Keith: Insurtech, no doubt. This is a huge disruptor to our industry and will begin to marginalize transactional agents and brokers. This will also put pressures on our fees and compensation and necessitate more robust consulting services in order to justify compensation. We are investing heavily in big data and digitalization in order to align ourselves with this emerging trend and it has our attention. Secondly is the war on talent. Our people are our business and that’s what clients buy ultimately. Finding and keeping great associates will always be a big challenge for us, but we think we are better than most at it.
IB: In your opinion, what are some effective solutions in getting young people to enter and stay in insurance?
Keith: Great question. We are focused on work-life balance and fringe benefits for our millennial populations. They want to feel like they are part of something bigger than them and that they have purpose in what they are doing. We try to compensate them well but that is not enough in and of itself. We really focus on the overarching mission of the organization and what contributions we are making to our local communities and society as a whole. We do charitable and community work and social gatherings at the office level. This helps create more of an experience and culture that attracts the best talent in the industry. No-one works at Lockton because they have to, they work here because they want to.
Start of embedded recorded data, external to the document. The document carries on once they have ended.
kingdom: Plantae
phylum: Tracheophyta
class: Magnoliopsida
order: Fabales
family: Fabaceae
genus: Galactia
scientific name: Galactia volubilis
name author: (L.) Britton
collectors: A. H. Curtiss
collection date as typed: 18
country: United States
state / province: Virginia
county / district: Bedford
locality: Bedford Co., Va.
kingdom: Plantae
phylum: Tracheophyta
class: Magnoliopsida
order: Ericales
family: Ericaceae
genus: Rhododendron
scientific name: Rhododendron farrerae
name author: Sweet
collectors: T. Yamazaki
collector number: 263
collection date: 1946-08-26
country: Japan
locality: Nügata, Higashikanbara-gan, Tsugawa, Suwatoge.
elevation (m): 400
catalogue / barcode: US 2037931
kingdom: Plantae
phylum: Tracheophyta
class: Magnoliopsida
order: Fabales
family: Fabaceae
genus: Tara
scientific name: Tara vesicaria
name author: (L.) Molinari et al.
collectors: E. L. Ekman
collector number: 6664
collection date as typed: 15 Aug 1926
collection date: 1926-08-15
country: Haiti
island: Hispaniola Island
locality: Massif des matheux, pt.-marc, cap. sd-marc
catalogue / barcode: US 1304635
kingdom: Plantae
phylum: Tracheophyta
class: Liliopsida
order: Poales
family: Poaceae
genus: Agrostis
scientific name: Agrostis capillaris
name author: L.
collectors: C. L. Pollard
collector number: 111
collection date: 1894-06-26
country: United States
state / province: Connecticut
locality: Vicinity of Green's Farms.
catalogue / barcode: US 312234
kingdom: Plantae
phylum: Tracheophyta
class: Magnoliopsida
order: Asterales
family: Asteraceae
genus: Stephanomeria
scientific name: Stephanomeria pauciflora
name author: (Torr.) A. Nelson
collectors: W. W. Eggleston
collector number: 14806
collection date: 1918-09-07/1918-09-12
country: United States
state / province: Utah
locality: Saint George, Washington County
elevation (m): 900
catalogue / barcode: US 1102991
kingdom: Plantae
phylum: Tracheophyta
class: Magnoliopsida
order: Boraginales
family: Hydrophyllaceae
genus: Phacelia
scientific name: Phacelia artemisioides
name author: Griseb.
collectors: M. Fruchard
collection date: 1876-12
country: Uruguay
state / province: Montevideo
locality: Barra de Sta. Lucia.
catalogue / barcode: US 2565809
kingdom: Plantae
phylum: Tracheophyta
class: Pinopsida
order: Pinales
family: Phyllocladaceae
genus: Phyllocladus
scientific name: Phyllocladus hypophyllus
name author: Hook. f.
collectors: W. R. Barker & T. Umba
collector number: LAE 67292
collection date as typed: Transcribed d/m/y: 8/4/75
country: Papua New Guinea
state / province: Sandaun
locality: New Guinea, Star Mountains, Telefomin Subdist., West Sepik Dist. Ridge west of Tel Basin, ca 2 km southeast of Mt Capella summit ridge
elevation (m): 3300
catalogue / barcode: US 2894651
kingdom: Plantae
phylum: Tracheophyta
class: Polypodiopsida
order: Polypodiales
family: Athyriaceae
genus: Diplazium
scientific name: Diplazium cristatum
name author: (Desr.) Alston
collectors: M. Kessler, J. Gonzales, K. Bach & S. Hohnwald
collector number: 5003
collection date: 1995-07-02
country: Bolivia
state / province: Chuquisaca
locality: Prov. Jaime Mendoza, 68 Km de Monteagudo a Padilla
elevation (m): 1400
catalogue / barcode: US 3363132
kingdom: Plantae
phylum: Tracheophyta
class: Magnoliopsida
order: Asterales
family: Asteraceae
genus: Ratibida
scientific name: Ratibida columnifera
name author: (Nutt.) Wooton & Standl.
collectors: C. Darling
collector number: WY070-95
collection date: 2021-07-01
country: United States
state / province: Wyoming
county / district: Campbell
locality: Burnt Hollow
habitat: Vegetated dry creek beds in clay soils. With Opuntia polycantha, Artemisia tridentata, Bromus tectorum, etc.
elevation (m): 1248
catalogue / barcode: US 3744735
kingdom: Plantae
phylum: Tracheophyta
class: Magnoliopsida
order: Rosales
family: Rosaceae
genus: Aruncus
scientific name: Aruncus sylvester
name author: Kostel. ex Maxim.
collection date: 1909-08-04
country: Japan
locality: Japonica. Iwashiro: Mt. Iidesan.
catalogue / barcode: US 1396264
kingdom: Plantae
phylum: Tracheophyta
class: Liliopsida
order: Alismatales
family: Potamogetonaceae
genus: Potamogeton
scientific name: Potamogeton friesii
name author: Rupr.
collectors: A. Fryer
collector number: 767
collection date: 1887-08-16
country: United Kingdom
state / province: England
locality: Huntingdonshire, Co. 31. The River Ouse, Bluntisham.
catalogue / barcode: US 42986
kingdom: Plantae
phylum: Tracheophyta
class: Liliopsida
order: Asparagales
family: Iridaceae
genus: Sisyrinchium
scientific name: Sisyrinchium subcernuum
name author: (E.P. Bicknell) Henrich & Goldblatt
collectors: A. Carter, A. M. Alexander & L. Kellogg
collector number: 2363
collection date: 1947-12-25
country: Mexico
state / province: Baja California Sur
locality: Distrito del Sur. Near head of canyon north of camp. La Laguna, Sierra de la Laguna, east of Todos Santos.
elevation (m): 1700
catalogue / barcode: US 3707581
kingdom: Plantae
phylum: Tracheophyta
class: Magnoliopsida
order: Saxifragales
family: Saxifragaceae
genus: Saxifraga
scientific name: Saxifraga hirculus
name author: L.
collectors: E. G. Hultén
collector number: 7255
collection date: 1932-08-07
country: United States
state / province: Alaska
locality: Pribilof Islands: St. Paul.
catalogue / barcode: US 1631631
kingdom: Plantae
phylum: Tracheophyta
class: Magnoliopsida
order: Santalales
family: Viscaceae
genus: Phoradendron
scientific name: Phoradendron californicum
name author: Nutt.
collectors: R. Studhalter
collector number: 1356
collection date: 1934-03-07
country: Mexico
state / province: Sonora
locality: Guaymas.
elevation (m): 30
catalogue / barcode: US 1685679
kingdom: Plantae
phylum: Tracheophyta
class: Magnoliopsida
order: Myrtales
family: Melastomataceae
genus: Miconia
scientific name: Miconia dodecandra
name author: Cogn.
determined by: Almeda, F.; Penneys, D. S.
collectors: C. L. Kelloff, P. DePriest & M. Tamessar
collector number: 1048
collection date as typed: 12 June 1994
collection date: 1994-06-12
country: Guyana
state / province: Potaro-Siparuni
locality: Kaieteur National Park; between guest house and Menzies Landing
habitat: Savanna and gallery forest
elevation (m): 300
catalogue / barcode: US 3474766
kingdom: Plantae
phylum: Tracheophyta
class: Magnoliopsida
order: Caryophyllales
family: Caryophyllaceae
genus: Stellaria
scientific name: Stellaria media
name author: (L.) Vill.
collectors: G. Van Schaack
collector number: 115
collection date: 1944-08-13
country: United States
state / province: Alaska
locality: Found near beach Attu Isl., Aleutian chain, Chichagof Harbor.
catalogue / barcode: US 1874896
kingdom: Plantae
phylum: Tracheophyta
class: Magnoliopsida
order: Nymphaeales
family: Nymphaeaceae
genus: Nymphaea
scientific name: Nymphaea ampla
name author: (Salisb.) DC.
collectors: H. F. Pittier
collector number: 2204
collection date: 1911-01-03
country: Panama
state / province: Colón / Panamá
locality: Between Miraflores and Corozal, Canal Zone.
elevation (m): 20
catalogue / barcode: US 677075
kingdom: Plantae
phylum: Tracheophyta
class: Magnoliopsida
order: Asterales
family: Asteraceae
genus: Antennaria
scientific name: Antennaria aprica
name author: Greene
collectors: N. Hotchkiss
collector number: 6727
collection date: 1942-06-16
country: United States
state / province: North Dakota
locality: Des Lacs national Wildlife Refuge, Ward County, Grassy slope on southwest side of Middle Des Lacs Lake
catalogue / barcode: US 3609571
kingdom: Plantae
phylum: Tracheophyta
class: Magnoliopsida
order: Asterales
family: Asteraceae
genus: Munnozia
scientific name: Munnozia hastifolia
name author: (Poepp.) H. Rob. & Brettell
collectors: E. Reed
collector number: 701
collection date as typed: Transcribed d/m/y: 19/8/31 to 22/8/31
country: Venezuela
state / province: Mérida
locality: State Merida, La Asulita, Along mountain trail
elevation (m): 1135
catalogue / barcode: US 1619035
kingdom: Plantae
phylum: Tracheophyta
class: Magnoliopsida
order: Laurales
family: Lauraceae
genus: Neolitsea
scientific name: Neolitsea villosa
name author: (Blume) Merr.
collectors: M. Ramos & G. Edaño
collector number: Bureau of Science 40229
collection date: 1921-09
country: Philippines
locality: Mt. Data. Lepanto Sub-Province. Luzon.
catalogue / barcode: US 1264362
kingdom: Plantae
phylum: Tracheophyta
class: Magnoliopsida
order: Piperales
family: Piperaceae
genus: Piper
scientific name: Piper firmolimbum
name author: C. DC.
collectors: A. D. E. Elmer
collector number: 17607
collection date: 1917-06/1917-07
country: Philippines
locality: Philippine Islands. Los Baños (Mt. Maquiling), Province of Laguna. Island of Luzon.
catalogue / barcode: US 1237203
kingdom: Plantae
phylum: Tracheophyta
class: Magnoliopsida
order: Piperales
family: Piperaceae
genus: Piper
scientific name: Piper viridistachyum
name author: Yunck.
IB: If you had the power to change one thing about the insurance industry, what would you change?
Keith: Run the dishonest, transactional agents that give a stigma to our industry out of it.
IB: Looking back at your past positions with Deloitte and Graham Company among others, what do you think are some of the highlights of your career so far?
Keith: Well I can thank Deloitte for teaching me how to think. I learned how to take really complex business and IT issues and distil them down to simplified concepts that could be communicated to the C-suite. At the time I left Deloitte, J&J was my biggest client and I was managing two projects for them at the time: one in Miami and one in San Fran. I led both projects, flying back and forth every other week to each location and successfully implemented the Salesforce automation tools in time and within budget. As for Graham, I would have to say being producer of the year three times was huge for me. At the time, we were one of the most prominent firms in Philly and to be the top producer there multiple times was a great honor.
IB: What are your passions or hobbies outside insurance?
Keith: Well I have two boys who are 10 and 12 and are literally my world. They play soccer, lacrosse, and basketball and I can’t get enough of watching them play. I am also an avid golfer, salt water fisherman and love to travel with my wife Amanda who is more responsible for my success than anyone.
IB: Please tell us something your colleagues might not know about you.
Keith: I am a pretty sappy guy at the end of the day. Doesn’t take much to make me cry and at the end of the day, I just want to do good and be liked.
IB: If you were to write your autobiography, what title would you give your book?
Keith: The Short Way Is the Long Way.